Page extract:
A closer examination of openings 20A, 20B, 20C and 20D is seen in FIGS. 5 and 6. As is shown in FIG. 9, secondary load-bearing bar 14A is seen as rotating from a side wise position as seen in openings 20A and 20C. Trimorphic load-bearing bar 16A is moved by horizontal motion 76 opposite to trimorphic load-bearing bar 16B, secondary load-bearing bar 14A begins to cause counterclockwise rotation 74 as is shown in FIG. 9. When secondary load-bearing bar 14A is finally in the vertical position as shown in FIG. 10, grating 10 is completely locked to achieve superior rigidity. Thus, any further lateral movement is prevented. Although not shown, it is noted that rod 18 may be bent, fitted with a pin or even threaded to secure a nut all of which acts to further secure grating 10. It is further noted that through the described process, grating 10 has been secured without attendant problems associated and inherent with welding, riveting or otherwise. Furthermore, by use of rod 18, grating 10 accomplishes superior strength and prevents lateral movement. Further with respect to rod 18, it has been shown as a round bar, but may be of any cross-sectional configuration.

Requirement: In the grating passage, what three things does it say may be done to rod 18 to further secure grating 10?

Source material:
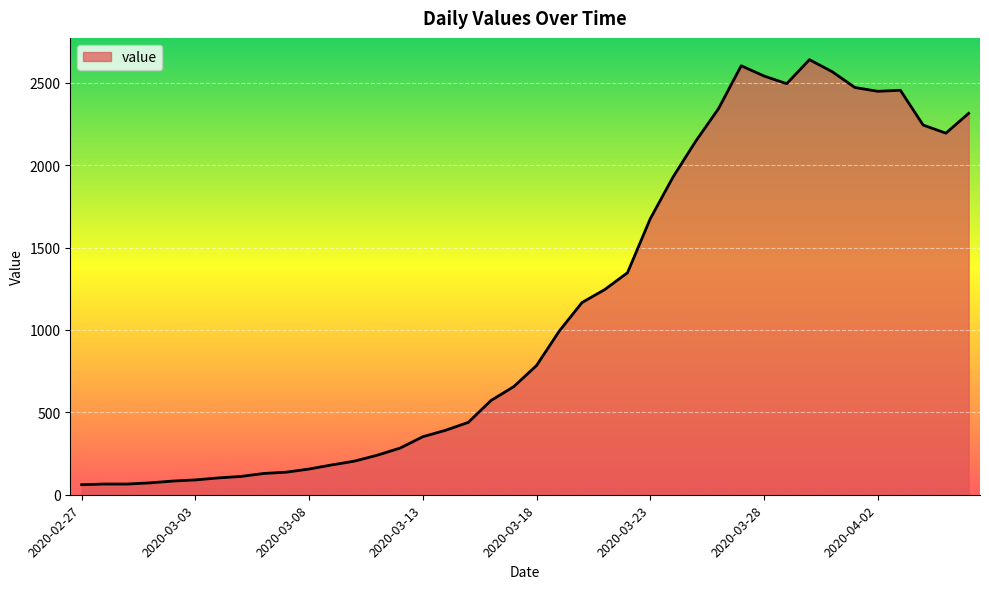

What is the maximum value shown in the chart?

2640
==
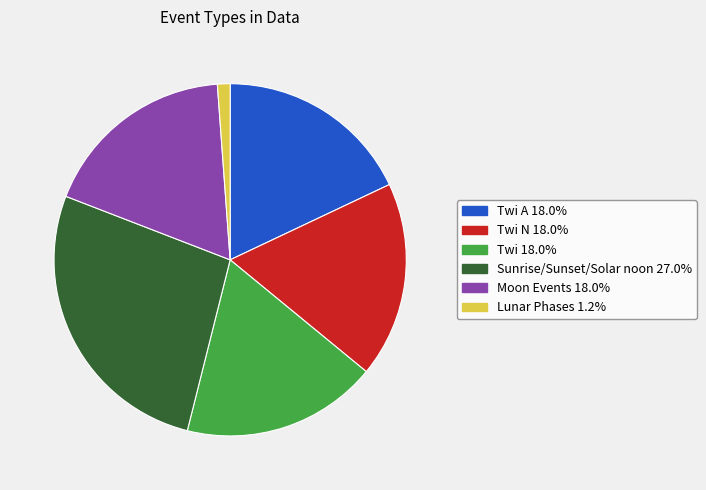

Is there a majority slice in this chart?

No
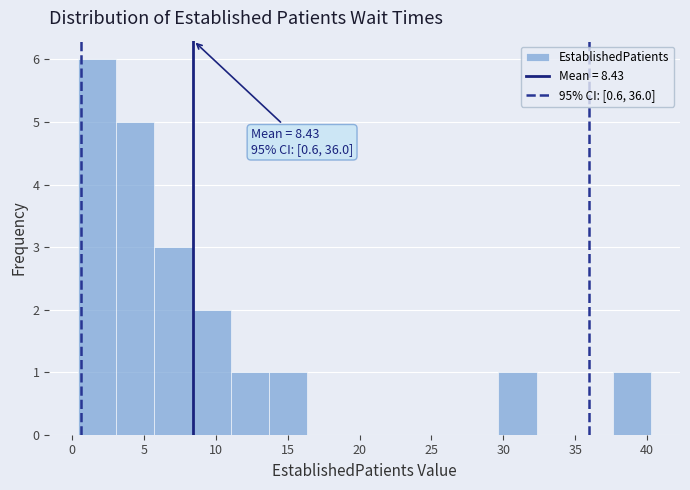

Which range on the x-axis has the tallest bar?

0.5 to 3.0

Output for this task: Rod 18 may be bent, fitted with a pin, or threaded to secure a nut.